A primeira opção, de acordo com o artigo, é um solapamento do Bitcoin pelo governo com a criação de uma moeda lastreada pelo Federal Reserve (Fedcoin):

“O ano é dois-mil-e-tantos, e é o dia do pagamento dos impostos. Mas você não envia. Em vez disso, um algoritmo faz automaticamente uma retirada de sua carteira eletrônica, em uma moeda chamada Fedcoin”.

Este novo blockchain já teria verificado instituições financeiras como os nós autorizados em vez de redes peer-to-peer, "basicamente, instituições confiáveis", disse Sahil Gupta, da Yale, ao MIT Technology Review. O artigo observa que o Banco do Canadá construiu uma simulação desse sistema no Ethereum (ETH) em 2016.

A segunda opção é uma furtiva aquisição do Bitcoin pelo Facebook, que envolve a criação de uma carteira BTC para todos os usuários da rede social, recompensando-os na criptomoeda por interagirem com anúncios e dando-lhes uma experiência livre de anúncios se você autorizar o Facebook a minerar usando a energia não utilizada do seu computador (como a Salon ofereceu no início deste ano):

“Se o Facebook pudesse persuadir uma fração grande o suficiente de usuários e mineradores de Bitcoin a rodar sua própria versão proprietária do software Bitcoin, a empresa então ditaria as regras. Poderia então remodelar o Bitcoin como uma versão corporativa do Fedcoin descrita acima”.

O Facebook também pode tirar o controle do Bitcoin emitindo sua própria criptomoeda, assim como o aplicativo de mensagens que o  Telegram está fazendo depois de suas ofertas iniciais de moedas (ICO) combinadas de US $1,7 bilhão, realizadas no início deste ano.

A terceira maneira de tornar o Bitcoin “irrelevante” é a criação de múltiplas criptomoedas novas para cada situação:

"Você está na fila do caixa no supermercado. Dentro da carteira digital do seu telefone, você encontra não apenas o Fedcoin e o FacebookCoin, mas também AppleCash, ToyotaCash e uma moeda específica da loja em que você está. Há também uma moeda que pode ser resgatada por serviços de babá e outra que o leva em seu sistema de metrô local.”

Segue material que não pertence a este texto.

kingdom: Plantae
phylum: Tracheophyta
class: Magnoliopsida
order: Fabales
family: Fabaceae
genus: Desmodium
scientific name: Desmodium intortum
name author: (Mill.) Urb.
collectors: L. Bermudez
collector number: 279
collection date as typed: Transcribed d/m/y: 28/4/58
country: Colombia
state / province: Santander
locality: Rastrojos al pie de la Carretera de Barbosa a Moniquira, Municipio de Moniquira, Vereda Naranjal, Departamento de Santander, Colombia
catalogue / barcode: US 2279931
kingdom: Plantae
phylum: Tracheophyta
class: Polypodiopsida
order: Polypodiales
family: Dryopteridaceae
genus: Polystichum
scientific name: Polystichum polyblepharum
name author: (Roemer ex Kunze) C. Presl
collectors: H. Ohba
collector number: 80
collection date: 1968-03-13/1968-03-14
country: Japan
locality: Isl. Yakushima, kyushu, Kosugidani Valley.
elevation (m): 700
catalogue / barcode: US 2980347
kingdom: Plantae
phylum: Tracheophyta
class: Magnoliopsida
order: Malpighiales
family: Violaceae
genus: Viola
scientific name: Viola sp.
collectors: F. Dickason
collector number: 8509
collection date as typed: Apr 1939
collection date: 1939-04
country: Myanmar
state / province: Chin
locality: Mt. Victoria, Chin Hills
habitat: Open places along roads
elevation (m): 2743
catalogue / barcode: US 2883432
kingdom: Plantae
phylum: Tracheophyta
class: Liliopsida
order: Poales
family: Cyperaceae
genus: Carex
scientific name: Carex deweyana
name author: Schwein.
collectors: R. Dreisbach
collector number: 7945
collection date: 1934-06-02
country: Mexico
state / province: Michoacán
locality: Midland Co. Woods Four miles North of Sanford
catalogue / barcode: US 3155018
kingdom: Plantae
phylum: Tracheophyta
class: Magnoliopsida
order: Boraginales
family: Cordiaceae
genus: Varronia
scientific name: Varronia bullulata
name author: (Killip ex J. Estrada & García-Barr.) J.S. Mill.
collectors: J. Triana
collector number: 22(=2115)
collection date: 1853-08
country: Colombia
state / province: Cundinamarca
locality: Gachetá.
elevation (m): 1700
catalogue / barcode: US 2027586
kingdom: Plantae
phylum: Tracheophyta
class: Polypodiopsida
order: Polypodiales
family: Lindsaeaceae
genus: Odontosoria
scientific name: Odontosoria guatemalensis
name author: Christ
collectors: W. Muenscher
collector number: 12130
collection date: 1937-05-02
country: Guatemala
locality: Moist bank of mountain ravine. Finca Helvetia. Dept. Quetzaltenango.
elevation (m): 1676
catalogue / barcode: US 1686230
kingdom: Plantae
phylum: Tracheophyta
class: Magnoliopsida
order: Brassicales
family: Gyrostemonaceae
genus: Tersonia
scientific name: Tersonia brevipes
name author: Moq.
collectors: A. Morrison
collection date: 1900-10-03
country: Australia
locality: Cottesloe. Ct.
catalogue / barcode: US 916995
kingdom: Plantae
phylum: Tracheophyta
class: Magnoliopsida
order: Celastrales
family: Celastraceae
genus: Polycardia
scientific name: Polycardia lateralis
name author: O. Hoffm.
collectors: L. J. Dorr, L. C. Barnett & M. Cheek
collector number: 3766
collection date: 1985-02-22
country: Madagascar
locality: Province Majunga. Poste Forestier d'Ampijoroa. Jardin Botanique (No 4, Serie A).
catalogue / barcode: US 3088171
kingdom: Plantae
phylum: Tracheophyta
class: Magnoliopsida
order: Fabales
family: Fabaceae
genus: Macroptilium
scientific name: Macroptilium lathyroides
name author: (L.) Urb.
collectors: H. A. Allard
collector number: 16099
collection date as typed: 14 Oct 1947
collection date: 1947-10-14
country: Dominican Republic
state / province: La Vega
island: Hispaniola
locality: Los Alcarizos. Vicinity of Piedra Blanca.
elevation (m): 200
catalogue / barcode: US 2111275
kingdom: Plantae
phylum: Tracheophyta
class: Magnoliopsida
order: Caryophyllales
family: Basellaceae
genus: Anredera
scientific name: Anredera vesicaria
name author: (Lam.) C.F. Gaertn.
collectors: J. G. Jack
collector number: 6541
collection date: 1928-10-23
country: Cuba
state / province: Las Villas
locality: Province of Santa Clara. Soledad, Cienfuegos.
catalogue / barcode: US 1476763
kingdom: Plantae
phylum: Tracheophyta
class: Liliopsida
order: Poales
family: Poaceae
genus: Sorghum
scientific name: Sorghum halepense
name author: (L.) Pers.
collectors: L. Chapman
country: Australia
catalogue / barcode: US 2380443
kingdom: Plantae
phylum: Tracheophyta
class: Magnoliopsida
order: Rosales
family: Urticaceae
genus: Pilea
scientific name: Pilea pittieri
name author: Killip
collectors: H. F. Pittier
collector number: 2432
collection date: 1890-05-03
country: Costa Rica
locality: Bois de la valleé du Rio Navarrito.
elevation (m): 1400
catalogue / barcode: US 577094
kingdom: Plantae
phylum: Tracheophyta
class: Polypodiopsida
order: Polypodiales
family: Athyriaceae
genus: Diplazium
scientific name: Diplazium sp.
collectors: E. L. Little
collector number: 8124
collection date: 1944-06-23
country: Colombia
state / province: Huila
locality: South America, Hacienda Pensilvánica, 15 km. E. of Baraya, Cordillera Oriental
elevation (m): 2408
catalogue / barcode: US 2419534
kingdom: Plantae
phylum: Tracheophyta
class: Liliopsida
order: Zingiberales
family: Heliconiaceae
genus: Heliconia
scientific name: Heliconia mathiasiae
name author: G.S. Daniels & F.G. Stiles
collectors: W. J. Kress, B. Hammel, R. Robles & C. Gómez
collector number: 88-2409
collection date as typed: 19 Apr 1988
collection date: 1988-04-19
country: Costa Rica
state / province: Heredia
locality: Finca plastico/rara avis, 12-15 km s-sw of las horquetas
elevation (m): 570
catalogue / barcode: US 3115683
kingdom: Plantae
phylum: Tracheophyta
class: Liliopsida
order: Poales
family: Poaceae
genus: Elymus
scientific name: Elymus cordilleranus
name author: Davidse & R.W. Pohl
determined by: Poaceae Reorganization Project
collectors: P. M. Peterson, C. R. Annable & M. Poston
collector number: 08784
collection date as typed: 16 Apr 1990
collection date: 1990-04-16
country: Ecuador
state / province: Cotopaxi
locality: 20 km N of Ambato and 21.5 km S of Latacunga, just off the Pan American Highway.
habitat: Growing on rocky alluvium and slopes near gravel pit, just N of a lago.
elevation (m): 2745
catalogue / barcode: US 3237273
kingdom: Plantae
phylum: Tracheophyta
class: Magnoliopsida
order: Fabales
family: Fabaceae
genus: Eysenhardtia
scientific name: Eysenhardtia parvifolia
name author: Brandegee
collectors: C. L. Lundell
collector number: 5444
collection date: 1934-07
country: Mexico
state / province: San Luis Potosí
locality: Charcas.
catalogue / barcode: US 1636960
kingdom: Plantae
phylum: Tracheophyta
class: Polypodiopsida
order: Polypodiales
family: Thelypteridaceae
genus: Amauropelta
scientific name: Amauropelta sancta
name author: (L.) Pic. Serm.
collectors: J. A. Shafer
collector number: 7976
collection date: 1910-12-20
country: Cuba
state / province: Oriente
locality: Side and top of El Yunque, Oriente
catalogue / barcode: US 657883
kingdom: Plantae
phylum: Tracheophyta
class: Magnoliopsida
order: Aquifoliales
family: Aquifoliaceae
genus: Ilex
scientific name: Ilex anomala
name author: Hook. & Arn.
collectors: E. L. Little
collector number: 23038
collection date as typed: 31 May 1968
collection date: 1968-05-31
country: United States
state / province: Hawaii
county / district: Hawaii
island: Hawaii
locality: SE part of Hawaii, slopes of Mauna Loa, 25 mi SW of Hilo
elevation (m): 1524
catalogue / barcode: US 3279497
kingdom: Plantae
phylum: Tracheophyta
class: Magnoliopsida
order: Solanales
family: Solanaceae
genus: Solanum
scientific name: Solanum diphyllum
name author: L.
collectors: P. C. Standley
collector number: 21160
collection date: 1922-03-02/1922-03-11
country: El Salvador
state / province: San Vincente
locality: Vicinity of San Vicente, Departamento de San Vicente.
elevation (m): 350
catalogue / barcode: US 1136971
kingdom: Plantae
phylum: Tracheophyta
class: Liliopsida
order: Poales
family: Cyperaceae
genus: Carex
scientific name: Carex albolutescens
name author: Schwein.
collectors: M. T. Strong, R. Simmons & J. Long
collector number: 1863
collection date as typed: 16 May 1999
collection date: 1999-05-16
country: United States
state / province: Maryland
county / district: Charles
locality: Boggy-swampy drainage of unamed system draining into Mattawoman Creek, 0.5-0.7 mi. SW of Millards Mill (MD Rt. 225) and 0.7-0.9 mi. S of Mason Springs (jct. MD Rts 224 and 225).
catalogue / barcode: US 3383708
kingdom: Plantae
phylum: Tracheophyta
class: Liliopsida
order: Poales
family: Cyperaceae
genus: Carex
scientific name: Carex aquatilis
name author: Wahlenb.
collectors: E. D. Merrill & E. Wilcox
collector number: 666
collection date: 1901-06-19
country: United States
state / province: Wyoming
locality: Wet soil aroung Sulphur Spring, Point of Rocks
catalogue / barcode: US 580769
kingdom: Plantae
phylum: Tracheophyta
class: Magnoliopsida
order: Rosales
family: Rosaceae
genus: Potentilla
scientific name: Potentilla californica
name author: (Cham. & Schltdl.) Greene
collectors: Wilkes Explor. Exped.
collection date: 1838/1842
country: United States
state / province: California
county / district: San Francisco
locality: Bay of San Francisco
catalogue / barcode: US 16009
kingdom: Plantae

Essa opção, de acordo com a MIT Technology Review, já está "acontecendo", já que as empresas estão criando suas próprias moedas ou tokens para serem usadas apenas por seus serviços, como a ICO da Kodak para formar uma moeda usada para licenciar fotografias.

Como o Bitcoin pode impedir que qualquer uma dessas opções ocorra é aproveitar suas vantagens, ou seja, “as transações com Bitcoin são anônimas e impossíveis de censurar”.

No entanto, o artigo observa que a  Agência Nacional de Segurança dos EUA (NSA) já está  tentando vinclar a identidade das pessoas com seus endereços BTC, de acordo com documentos vazados por Edward Snowden, e se os governos "procuram criar e reforçar listas negras" de mineradores de BTC "cruciais".

No final de março, Snowden havia dito em uma entrevista que o livro de registros Blockchain do Bitcoin era “devastadoramente público” e que uma boa alternativa ao decreto que não pode ser controlado pelo governo ainda não apareceu.

O MIT Technology Review conclui que “se as criptomoedas forem amplamente usadas, serão os hábitos das massas, não os desejos dos primeiros adeptos do Bitcoin, que determinam o que acontecerá com a visão de Satoshi Nakamoto”.